▶ PROBLEM REQUIREMENTS: Locate every line in the listing below that contains the word "only" and copy each one out in full.
▬▬▬▬▬▬▬▬▬▬
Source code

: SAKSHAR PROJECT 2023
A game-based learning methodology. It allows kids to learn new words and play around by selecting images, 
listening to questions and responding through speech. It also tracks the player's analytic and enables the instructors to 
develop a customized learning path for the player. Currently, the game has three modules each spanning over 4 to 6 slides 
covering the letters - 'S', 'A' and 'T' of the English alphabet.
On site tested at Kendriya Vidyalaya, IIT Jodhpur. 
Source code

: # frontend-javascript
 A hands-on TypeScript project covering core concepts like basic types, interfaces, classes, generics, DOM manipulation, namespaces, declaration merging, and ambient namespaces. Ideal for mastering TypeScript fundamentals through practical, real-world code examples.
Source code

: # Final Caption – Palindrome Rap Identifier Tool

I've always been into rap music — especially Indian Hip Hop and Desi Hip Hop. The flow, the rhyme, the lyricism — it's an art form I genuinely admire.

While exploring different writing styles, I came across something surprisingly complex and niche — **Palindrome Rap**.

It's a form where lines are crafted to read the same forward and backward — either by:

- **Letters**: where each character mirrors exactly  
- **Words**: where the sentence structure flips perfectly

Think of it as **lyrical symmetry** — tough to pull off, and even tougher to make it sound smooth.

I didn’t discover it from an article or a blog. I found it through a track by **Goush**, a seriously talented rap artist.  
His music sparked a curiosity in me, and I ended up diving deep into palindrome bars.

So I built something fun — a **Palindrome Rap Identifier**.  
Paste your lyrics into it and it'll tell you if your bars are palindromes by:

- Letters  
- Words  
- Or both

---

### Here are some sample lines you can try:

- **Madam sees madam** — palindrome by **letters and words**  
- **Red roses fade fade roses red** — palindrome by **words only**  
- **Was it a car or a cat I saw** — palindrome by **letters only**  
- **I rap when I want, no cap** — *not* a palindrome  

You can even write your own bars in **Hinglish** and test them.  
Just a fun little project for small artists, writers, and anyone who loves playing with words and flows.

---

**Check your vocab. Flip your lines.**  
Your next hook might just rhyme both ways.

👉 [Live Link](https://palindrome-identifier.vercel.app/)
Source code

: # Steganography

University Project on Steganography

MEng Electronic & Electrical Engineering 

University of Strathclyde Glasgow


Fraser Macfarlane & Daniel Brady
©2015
▬▬▬▬▬▬▬▬▬▬
▶ WRITTEN SOLUTION:
- **Red roses fade fade roses red** — palindrome by **words only**  
- **Was it a car or a cat I saw** — palindrome by **letters only**  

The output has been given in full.